High-dimensional limit theorems for SGD: Momentum and Adaptive Step-sizes
Aukosh Jagannath, Taj Jones-McCormick, Varnan Sarangian
TL;DR
This work develops a rigorous high-dimensional scaling framework for stochastic gradient descent with Polyak momentum (SGD-M) and adaptive step-sizes, establishing diffusion limits for summary statistics and showing equivalence to online SGD under a time-rescaling. By verifying delta_n-localizability and delta_n-closability, the authors derive limiting SDEs with drift $\\boldsymbol{h}(\beta,\\boldsymbol{u})$ and diffusion $\\boldsymbol{\\Sigma}(\\boldsymbol{u})$, and extend the analysis to adaptive preconditioners.
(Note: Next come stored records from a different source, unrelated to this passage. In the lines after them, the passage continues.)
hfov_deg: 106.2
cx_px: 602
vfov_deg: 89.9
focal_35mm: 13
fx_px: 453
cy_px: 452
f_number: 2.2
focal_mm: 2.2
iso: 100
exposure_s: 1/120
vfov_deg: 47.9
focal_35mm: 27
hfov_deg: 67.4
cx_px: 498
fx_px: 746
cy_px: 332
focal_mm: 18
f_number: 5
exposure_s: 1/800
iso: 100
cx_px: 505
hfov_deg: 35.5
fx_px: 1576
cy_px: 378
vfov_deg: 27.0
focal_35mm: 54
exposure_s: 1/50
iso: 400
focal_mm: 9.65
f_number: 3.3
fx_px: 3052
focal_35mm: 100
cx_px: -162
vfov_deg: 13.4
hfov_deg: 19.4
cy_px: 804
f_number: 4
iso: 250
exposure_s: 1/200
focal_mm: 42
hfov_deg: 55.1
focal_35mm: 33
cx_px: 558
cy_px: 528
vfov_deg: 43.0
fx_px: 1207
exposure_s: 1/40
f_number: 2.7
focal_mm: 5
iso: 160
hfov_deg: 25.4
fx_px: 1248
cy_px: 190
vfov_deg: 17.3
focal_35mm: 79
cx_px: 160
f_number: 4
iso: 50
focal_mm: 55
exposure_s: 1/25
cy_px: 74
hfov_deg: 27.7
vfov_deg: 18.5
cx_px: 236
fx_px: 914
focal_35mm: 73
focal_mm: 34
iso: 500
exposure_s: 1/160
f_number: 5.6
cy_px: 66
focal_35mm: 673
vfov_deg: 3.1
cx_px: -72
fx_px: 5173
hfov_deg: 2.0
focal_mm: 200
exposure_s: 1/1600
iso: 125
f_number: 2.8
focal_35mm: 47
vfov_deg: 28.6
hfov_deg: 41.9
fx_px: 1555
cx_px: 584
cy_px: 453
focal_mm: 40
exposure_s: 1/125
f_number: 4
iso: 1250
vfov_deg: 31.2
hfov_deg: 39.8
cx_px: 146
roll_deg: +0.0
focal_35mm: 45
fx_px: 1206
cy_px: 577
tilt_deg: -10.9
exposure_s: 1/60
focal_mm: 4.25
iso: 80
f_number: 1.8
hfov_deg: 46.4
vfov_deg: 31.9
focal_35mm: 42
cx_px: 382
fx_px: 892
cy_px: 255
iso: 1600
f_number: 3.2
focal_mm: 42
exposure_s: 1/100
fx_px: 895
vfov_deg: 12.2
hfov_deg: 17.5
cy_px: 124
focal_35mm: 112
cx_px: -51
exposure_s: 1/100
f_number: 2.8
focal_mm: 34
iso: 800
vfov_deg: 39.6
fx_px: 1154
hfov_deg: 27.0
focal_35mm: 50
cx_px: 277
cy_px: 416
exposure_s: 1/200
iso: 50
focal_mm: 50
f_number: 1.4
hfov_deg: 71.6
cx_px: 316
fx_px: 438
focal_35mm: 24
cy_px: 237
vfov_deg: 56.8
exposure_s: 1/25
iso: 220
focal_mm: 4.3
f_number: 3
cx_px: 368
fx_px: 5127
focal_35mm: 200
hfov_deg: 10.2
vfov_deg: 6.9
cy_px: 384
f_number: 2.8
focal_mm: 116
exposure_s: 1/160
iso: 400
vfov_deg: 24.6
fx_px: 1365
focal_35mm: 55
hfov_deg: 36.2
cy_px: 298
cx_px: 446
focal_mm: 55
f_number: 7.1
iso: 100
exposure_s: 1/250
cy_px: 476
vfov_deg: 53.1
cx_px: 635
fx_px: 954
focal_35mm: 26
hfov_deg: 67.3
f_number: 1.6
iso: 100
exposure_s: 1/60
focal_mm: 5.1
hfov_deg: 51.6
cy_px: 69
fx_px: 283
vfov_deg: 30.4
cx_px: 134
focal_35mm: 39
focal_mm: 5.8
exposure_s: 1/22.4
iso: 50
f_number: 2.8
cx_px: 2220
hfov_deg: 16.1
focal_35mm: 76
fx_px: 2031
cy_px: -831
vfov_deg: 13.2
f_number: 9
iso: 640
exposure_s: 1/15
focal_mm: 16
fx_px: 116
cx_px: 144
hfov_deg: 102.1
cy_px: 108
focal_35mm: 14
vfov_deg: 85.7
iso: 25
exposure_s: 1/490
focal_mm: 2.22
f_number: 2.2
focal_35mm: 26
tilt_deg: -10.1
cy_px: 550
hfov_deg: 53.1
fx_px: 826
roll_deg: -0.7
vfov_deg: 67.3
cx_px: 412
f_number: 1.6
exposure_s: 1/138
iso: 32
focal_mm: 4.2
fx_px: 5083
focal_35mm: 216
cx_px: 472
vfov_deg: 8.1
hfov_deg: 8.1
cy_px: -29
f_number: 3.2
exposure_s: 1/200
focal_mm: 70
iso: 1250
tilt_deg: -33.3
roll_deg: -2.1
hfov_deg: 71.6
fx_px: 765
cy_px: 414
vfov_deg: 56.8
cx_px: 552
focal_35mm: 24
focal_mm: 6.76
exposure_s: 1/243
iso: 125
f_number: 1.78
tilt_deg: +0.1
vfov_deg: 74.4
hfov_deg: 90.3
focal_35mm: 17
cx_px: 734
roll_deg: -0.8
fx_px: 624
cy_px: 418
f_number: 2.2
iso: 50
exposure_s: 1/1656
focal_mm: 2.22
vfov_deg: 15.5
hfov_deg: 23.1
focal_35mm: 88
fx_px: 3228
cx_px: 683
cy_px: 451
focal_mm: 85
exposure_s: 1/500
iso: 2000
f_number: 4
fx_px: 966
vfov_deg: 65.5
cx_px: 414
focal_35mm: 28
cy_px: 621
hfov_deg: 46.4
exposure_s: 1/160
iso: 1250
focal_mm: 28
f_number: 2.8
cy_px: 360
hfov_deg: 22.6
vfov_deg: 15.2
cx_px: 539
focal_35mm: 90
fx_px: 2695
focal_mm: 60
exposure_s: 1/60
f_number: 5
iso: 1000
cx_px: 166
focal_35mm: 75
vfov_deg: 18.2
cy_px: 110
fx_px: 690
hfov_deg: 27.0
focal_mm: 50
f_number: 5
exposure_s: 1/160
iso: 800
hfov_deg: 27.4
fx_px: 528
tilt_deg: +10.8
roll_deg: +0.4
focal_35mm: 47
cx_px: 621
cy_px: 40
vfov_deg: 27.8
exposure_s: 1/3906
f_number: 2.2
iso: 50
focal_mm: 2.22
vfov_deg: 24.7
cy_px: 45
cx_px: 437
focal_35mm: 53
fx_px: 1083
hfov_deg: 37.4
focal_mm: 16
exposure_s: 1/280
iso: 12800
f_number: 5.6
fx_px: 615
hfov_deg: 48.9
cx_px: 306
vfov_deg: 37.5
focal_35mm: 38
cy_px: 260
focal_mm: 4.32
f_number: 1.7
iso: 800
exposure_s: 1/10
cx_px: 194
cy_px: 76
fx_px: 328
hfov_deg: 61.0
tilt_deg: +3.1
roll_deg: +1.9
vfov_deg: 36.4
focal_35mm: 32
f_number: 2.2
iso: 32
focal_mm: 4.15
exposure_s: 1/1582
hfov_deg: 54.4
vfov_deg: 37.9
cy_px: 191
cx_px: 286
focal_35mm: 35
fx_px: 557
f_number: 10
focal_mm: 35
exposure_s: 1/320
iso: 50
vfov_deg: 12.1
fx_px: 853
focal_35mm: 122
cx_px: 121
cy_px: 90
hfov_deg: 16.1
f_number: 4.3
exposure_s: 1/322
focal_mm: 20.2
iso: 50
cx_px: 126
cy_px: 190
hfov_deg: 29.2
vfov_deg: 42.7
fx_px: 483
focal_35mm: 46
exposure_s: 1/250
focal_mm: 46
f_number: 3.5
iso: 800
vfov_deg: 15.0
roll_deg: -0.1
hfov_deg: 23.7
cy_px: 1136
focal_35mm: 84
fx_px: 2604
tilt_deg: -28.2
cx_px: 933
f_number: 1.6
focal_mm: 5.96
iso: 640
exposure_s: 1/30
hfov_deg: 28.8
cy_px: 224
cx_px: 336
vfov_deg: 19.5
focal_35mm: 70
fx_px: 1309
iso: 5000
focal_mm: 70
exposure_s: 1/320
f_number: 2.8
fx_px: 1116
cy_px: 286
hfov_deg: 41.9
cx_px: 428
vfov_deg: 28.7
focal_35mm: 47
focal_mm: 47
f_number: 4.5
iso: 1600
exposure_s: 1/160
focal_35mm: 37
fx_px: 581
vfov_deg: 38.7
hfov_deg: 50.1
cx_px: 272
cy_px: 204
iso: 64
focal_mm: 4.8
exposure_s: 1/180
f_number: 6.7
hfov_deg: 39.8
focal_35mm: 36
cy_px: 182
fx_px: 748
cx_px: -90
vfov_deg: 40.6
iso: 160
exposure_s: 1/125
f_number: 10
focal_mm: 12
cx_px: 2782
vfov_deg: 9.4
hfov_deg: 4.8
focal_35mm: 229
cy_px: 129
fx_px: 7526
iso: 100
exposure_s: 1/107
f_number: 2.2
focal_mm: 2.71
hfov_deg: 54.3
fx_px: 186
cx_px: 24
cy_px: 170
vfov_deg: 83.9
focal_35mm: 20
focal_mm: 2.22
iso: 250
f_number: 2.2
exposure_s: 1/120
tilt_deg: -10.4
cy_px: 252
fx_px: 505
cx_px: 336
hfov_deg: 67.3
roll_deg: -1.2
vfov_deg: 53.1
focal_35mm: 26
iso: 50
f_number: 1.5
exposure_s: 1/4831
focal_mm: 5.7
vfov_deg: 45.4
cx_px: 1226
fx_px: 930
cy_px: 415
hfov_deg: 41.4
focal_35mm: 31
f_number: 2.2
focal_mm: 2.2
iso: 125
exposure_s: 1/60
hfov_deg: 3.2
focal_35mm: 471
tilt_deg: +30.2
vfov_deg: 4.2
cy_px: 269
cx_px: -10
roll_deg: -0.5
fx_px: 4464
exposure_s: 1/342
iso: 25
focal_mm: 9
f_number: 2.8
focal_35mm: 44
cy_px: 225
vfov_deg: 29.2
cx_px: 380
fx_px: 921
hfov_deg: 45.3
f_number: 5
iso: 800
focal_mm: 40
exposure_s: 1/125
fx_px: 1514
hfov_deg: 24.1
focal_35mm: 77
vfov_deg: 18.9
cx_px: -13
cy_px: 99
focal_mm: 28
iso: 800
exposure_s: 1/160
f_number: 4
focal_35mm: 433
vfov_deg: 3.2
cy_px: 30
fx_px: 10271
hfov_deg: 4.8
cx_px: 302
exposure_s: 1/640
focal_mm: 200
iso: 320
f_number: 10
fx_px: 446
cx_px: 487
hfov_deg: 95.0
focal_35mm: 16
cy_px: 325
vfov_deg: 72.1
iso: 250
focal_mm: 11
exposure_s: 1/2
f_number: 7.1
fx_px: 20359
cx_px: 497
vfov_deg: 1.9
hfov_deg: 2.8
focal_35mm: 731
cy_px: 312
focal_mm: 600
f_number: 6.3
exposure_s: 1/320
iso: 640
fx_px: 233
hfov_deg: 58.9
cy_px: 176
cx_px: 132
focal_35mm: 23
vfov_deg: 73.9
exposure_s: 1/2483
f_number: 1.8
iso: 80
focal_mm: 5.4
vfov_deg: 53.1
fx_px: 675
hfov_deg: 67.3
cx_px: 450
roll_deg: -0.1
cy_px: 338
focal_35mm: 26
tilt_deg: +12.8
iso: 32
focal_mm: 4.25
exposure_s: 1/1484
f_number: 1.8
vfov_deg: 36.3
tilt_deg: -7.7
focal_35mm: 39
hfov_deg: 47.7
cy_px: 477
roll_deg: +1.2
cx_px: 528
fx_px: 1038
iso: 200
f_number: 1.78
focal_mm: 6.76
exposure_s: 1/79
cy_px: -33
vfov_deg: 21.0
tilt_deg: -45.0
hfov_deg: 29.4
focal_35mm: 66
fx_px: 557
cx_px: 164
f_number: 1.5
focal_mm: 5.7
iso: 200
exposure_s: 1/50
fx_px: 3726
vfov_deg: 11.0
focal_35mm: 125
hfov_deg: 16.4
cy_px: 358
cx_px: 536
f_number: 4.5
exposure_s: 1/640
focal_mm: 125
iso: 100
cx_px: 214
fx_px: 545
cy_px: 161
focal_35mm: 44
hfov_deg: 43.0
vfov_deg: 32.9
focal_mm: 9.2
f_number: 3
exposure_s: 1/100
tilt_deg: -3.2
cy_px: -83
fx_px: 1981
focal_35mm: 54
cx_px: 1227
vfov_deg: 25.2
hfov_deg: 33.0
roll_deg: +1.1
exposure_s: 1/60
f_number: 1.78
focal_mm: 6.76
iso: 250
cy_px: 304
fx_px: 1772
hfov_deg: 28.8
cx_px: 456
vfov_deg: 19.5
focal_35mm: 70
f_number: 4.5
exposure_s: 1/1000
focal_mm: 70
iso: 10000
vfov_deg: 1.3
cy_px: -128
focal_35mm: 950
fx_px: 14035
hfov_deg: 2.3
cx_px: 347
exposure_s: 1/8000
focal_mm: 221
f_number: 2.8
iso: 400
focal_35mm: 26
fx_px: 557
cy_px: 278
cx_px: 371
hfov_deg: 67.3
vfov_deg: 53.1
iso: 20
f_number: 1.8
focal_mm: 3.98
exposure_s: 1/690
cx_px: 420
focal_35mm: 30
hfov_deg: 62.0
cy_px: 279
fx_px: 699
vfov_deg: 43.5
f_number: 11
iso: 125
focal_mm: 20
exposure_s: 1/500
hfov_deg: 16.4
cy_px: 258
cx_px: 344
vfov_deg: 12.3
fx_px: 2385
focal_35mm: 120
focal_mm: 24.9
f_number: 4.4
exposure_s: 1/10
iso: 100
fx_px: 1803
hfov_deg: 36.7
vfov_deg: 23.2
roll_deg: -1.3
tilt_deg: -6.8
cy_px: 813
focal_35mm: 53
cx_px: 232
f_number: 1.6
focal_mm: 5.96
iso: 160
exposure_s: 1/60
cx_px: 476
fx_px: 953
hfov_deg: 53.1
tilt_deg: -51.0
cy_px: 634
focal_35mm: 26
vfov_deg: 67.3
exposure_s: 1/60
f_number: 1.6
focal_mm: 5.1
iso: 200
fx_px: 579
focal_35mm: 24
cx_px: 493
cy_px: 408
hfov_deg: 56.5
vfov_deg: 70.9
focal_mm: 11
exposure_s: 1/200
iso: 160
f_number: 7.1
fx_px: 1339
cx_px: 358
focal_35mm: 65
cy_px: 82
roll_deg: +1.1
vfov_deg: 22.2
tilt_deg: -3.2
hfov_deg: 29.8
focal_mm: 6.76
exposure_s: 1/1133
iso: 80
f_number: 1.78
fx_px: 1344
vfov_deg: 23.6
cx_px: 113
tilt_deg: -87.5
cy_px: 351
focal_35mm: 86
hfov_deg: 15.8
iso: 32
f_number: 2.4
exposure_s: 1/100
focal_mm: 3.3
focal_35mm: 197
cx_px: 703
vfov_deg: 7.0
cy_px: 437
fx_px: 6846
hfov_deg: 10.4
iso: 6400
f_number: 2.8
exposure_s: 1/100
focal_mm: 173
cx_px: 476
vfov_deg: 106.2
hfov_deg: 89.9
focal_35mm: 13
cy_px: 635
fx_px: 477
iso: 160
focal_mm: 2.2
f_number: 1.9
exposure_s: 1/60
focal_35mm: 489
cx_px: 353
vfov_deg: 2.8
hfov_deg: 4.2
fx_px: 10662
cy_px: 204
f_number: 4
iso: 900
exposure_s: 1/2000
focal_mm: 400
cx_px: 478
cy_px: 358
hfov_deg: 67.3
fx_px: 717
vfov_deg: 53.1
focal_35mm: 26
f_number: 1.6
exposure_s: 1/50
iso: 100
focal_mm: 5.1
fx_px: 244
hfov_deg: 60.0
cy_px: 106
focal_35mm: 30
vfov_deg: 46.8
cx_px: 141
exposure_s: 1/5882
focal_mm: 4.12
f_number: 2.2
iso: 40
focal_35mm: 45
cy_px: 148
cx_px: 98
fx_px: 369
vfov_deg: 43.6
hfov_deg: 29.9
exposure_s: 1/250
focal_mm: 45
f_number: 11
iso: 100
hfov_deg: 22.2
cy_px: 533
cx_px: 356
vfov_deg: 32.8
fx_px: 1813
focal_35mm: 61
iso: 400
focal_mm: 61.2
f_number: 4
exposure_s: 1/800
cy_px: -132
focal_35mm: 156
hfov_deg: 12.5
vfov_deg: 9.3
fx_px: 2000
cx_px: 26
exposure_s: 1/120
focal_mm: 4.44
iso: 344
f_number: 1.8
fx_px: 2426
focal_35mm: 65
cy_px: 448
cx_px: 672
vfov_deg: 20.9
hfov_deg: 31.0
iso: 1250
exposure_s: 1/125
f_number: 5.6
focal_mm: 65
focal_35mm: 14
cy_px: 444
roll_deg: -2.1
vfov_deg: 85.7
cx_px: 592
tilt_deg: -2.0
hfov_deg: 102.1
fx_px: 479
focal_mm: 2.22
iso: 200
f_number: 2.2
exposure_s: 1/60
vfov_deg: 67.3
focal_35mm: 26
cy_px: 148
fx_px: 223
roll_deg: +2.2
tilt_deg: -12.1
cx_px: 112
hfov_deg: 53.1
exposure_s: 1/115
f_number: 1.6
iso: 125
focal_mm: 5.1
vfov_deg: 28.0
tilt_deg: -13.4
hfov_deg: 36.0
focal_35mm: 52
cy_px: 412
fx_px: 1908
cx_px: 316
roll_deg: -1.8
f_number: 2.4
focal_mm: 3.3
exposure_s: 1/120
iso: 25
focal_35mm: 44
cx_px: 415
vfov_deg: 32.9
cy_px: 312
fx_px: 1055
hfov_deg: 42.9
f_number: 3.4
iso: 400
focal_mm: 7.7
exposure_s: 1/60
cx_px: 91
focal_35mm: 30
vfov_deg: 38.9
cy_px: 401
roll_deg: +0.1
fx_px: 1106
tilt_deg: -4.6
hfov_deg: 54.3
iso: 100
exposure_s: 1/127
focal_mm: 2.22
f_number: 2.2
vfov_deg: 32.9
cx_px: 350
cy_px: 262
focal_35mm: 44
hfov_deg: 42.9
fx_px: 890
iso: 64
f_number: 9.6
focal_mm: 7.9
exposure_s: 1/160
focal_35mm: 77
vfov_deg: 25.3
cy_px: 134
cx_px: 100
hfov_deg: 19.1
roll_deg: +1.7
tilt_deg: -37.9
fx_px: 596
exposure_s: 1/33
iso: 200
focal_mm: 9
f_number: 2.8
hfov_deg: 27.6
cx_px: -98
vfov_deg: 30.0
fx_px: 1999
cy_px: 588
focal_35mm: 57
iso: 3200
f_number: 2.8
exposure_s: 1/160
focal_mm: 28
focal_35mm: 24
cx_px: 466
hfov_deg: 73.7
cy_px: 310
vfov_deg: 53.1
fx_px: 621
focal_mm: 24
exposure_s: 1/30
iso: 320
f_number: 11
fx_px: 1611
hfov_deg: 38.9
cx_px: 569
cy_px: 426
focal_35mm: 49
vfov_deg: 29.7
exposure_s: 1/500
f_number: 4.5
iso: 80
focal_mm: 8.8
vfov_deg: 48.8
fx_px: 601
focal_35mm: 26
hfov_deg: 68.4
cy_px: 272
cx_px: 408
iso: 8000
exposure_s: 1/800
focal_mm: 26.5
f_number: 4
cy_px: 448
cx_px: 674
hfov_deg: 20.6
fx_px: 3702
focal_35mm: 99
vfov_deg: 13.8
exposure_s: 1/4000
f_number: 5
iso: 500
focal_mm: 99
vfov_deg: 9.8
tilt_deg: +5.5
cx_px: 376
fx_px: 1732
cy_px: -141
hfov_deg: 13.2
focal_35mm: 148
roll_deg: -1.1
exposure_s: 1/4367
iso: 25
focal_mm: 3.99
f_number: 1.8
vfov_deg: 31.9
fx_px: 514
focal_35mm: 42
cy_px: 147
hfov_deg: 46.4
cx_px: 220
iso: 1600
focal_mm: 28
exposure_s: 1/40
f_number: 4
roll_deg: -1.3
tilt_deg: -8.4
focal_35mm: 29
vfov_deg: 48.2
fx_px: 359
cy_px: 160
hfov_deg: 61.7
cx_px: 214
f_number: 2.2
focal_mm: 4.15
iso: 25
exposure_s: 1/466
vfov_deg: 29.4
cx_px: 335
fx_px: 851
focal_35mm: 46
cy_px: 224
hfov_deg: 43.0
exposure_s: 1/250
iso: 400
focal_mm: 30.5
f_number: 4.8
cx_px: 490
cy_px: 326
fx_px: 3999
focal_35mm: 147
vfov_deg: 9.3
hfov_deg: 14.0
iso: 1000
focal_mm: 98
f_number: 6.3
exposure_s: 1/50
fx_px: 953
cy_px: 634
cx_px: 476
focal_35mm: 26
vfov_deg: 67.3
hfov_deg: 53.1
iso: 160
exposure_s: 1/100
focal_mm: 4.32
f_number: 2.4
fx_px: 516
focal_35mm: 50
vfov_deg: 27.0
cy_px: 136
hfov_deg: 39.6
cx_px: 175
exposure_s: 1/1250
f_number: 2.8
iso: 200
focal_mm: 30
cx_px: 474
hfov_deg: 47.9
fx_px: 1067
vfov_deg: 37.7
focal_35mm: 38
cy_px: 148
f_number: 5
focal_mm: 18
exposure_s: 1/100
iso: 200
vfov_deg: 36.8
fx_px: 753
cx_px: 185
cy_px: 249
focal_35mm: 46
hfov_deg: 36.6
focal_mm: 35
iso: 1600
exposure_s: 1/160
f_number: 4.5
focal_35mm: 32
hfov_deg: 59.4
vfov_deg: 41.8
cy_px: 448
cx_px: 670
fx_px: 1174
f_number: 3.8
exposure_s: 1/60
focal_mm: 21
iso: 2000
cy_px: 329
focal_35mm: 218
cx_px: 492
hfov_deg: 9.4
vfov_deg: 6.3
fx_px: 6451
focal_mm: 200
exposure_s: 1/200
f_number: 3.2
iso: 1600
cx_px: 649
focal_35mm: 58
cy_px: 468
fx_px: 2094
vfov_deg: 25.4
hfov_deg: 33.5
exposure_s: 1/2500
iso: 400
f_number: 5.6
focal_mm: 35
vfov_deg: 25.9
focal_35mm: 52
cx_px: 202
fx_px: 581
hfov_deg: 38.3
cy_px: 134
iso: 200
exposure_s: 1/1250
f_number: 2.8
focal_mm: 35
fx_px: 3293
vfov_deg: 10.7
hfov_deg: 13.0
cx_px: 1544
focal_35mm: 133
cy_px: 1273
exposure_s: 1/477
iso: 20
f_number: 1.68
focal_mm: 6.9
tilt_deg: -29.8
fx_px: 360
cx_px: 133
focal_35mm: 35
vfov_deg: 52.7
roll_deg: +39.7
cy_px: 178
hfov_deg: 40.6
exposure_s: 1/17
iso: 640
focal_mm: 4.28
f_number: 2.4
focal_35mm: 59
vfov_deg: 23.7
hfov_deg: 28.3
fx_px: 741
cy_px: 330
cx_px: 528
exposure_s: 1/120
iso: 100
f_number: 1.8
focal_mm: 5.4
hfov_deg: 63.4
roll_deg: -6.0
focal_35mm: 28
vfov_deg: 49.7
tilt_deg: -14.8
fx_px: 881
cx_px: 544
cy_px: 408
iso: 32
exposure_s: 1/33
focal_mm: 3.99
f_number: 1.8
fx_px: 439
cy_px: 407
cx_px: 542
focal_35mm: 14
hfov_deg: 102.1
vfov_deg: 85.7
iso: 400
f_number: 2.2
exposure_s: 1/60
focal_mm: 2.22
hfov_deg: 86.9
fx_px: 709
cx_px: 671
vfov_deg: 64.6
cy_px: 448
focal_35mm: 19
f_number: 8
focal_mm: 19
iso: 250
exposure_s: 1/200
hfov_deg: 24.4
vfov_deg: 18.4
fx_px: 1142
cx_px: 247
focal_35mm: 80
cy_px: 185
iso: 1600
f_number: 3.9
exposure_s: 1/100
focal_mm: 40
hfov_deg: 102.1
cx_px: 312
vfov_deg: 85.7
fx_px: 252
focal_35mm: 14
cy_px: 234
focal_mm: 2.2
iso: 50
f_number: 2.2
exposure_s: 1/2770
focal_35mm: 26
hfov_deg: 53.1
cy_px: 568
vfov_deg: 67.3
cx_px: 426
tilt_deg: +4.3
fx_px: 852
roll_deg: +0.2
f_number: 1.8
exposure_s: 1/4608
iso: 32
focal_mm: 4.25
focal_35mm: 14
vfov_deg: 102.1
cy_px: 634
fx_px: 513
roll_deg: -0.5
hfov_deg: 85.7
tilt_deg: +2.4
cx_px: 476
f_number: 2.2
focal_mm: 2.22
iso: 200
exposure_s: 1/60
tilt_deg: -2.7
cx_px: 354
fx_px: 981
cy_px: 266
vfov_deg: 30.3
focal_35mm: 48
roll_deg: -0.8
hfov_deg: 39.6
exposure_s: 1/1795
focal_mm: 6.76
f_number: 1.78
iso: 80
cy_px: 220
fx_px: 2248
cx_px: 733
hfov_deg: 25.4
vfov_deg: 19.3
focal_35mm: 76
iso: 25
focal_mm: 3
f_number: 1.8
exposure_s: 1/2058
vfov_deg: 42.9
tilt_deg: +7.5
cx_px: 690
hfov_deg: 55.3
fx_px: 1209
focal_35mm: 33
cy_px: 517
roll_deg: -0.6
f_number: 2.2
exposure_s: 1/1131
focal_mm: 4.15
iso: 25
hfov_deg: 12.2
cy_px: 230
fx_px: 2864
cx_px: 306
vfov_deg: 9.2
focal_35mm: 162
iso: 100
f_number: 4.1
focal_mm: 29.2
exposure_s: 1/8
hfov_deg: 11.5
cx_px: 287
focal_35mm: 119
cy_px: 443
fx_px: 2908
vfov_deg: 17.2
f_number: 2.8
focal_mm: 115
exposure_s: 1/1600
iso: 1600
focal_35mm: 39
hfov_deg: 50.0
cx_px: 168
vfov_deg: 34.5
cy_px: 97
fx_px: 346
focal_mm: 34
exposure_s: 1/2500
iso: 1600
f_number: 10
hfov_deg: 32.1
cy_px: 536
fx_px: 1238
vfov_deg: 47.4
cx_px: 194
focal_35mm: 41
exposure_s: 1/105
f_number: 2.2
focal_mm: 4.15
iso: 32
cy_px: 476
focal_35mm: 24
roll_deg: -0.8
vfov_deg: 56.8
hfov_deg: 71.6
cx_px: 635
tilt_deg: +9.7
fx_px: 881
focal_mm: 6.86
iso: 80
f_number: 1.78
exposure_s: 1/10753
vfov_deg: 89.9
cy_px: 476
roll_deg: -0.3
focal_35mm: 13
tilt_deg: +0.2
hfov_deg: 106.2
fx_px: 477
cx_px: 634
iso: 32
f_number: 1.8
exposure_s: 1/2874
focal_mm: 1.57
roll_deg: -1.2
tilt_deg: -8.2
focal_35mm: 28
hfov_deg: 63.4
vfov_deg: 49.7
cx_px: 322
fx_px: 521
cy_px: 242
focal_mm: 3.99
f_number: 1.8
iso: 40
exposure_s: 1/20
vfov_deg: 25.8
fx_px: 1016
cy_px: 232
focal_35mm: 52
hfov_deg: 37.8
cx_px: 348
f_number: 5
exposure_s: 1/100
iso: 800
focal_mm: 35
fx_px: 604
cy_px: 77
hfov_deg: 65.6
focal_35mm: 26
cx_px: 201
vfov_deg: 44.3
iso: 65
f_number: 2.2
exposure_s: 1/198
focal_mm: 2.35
The framework is applied to Spiked Tensor PCA and Single Index Models, where SGD-U (unit-gradient preconditioning) yields fixed points closer to the population minimum and tolerates larger step-sizes, illustrating how early preconditioning stabilizes high-dimensional dynamics compared to online SGD. The results unify fixed- and high-dimensional SGD analyses, provide precise critical thresholds for phase transitions in learning, and offer a rigorous basis for preconditioning strategies that mitigate exploding/vanishing gradient phenomena in high dimensions. Overall, the paper justifies and quantifies the empirical advantage of momentum and gradient normalization in large-scale, high-dimensional learning tasks.
Abstract
We develop a high-dimensional scaling limit for Stochastic Gradient Descent with Polyak Momentum (SGD-M) and adaptive step-sizes. This provides a framework to rigourously compare online SGD with some of its popular variants. We show that the scaling limits of SGD-M coincide with those of online SGD after an appropriate time rescaling and a specific choice of step-size. However, if the step-size is kept the same between the two algorithms, SGD-M will amplify high-dimensional effects, potentially degrading performance relative to online SGD. We demonstrate our framework on two popular learning problems: Spiked Tensor PCA and Single Index Models. In both cases, we also examine online SGD with an adaptive step-size based on normalized gradients. In the high-dimensional regime, this algorithm yields multiple benefits: its dynamics admit fixed points closer to the population minimum and widens the range of admissible step-sizes for which the iterates converge to such solutions. These examples provide a rigorous account, aligning with empirical motivation, of how early preconditioners can stabilize and improve dynamics in settings where online SGD fails.